§ WORK TO COMPLETE
Whenever a line in the listing contains "assign", copy that line.
Start of DATA TO EXAMINE
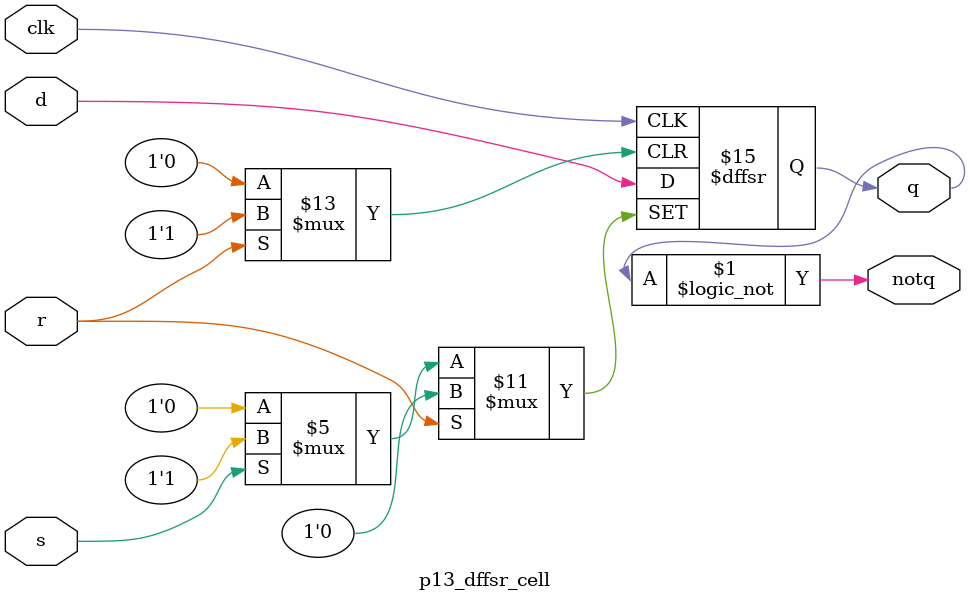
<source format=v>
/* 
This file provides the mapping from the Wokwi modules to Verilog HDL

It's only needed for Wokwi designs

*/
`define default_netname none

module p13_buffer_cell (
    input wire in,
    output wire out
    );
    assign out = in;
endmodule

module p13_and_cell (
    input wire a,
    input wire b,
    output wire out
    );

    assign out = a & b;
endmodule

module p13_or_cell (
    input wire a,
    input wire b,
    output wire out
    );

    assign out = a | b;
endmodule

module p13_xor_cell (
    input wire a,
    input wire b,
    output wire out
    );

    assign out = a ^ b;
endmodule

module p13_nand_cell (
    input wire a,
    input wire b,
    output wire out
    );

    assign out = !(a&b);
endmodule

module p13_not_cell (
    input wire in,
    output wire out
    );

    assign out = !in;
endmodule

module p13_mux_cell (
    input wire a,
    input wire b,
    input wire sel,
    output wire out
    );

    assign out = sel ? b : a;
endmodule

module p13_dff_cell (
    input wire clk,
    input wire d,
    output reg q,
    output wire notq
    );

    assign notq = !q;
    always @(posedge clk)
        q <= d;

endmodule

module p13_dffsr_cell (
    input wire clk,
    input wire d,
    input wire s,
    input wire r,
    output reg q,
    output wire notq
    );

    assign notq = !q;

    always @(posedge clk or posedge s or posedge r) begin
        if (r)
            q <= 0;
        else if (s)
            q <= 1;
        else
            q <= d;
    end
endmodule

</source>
End of DATA TO EXAMINE
Start of DATA TO EXAMINE
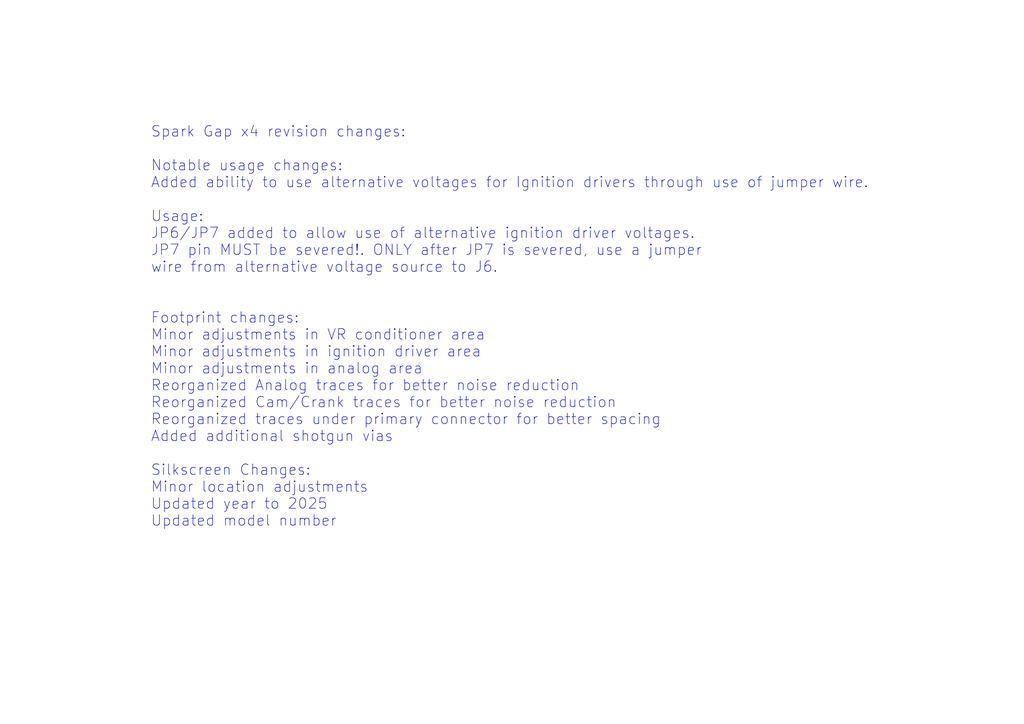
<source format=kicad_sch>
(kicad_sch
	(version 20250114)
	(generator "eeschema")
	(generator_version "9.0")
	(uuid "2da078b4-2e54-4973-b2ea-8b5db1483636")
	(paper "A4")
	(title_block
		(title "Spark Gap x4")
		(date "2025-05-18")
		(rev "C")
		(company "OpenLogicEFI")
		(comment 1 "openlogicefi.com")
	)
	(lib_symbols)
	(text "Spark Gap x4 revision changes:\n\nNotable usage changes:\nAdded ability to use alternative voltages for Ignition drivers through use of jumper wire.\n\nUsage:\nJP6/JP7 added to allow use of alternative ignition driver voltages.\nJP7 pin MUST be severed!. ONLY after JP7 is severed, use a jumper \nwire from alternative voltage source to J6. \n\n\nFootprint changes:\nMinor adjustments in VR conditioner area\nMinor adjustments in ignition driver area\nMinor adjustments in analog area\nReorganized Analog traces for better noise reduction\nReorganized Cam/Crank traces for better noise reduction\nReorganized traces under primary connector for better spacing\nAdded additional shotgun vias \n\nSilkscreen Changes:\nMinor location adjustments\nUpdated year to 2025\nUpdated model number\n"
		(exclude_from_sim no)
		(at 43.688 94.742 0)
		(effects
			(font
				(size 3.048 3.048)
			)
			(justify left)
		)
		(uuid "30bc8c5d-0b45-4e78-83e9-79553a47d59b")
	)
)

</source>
End of DATA TO EXAMINE
Start of DATA TO EXAMINE
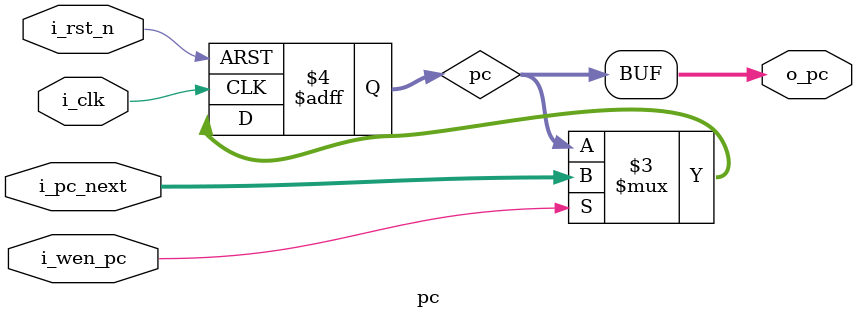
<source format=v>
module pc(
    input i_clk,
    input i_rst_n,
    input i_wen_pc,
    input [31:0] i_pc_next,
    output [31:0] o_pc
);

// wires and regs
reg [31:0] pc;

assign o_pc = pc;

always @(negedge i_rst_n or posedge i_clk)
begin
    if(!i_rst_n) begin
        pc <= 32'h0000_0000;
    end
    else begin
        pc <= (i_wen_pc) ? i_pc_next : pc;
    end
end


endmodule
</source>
End of DATA TO EXAMINE
§ OUTPUT OF THE TASK
    assign out = in;
    assign out = a & b;
    assign out = a | b;
    assign out = a ^ b;
    assign out = !(a&b);
    assign out = !in;
    assign out = sel ? b : a;
    assign notq = !q;
    assign notq = !q;
assign o_pc = pc;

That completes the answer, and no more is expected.